Problem requirements: The listing below holds a line with "obtenez une protection" and a line with "beschrijft voor de". Reproduce those two lines exactly, plus everything between them.

Listed entries:

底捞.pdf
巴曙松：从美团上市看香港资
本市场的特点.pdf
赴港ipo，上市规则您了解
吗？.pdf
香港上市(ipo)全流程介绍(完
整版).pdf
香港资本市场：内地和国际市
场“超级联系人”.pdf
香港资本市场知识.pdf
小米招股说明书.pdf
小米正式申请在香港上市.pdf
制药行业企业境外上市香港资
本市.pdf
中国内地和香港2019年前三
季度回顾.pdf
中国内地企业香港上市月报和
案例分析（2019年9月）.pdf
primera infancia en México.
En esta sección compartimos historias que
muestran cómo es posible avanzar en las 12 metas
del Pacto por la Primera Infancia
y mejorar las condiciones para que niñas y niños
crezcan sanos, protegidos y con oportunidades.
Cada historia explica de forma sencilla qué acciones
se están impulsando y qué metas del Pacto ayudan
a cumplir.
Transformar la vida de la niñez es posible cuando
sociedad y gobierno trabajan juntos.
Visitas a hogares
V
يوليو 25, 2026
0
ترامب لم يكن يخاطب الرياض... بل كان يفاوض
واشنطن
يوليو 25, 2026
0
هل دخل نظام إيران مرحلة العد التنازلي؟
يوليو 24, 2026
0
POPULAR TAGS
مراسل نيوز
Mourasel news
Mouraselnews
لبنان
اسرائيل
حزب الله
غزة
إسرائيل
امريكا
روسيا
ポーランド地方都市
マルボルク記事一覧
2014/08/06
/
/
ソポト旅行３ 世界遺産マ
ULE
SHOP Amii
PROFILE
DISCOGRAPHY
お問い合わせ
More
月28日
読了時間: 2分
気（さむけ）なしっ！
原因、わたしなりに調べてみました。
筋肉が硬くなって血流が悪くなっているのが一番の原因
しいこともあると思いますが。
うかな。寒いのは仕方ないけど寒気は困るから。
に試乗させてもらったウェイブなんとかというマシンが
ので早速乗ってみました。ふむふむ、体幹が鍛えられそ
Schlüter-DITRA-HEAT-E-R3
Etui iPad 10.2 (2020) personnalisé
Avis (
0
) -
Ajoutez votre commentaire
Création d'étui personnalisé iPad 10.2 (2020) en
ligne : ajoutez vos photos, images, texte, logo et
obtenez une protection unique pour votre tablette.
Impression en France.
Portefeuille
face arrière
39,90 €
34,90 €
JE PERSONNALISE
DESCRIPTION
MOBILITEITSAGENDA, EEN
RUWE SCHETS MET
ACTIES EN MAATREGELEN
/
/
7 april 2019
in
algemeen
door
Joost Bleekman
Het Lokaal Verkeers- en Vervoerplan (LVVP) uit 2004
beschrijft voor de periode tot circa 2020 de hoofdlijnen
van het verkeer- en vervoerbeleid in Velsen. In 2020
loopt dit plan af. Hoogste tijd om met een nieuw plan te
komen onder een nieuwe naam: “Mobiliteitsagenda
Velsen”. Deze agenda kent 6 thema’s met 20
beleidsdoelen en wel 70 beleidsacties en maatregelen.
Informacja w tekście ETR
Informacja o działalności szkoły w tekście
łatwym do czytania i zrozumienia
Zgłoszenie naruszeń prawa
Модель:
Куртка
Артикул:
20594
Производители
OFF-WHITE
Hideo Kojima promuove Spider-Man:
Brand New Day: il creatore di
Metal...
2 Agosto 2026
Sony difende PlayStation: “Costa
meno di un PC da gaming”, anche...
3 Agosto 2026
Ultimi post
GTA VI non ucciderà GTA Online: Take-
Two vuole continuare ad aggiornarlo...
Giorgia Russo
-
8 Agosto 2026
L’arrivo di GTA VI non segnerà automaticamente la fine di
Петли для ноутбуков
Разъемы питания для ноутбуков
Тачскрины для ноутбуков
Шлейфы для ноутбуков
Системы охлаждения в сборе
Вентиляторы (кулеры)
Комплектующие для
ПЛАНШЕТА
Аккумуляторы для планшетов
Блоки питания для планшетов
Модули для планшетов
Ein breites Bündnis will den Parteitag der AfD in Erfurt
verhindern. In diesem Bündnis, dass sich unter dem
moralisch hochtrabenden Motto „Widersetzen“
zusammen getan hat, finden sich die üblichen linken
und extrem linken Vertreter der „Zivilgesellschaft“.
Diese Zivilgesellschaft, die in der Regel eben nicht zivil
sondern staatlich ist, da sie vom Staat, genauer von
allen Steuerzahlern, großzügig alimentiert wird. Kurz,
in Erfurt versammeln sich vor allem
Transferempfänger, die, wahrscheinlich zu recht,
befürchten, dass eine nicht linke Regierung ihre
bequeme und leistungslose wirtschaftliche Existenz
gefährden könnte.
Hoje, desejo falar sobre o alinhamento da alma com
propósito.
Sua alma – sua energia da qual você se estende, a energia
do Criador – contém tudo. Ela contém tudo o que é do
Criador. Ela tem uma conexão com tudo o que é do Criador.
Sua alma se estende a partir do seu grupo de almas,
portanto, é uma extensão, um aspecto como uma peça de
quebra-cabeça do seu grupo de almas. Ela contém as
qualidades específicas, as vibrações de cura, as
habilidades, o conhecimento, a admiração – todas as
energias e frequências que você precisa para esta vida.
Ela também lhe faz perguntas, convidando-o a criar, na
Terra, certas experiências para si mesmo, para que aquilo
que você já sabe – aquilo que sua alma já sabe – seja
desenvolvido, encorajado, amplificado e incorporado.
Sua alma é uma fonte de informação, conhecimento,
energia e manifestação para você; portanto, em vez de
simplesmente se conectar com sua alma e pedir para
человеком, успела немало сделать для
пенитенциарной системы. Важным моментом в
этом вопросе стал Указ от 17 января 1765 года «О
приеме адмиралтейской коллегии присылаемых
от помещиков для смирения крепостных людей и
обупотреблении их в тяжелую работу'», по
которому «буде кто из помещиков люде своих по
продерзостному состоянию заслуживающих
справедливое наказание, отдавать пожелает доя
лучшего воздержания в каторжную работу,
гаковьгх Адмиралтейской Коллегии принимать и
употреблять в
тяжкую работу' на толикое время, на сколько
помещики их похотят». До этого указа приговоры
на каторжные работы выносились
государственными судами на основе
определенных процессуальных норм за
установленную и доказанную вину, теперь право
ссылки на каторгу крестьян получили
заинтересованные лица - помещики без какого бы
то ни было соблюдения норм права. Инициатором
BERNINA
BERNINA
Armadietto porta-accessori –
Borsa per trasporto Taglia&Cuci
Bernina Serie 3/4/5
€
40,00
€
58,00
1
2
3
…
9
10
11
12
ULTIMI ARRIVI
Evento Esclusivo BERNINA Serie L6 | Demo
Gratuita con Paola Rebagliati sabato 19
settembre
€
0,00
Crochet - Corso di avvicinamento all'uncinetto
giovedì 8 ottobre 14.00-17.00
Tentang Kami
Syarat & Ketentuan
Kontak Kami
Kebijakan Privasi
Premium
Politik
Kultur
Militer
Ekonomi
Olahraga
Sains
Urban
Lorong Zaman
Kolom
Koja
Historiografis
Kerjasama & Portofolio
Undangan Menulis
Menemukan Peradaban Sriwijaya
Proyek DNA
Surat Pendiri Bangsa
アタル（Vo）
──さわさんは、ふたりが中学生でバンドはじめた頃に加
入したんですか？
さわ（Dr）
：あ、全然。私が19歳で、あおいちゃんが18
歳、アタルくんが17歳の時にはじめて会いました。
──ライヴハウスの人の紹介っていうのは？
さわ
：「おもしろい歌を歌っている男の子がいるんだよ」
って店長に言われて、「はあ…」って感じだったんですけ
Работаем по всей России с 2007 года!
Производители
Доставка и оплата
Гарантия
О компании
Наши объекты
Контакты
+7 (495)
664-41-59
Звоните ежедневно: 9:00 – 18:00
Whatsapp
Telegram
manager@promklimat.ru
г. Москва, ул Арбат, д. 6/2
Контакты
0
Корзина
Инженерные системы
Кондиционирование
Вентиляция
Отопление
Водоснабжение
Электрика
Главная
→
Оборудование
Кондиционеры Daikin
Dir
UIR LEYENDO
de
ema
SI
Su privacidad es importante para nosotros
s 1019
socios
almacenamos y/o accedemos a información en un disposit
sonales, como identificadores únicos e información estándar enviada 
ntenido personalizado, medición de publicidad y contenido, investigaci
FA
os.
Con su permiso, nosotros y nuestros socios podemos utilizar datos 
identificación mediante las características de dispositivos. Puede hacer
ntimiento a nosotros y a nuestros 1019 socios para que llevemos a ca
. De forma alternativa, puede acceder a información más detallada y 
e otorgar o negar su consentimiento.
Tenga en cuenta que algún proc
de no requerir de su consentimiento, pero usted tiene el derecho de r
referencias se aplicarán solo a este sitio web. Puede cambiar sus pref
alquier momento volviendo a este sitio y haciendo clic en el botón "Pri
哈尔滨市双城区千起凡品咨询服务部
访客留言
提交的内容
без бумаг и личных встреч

Exercise result:
obtenez une protection unique pour votre tablette.
Impression en France.
Portefeuille
face arrière
39,90 €
34,90 €
JE PERSONNALISE
DESCRIPTION
MOBILITEITSAGENDA, EEN
RUWE SCHETS MET
ACTIES EN MAATREGELEN
/
/
7 april 2019
in
algemeen
door
Joost Bleekman
Het Lokaal Verkeers- en Vervoerplan (LVVP) uit 2004
beschrijft voor de periode tot circa 2020 de hoofdlijnen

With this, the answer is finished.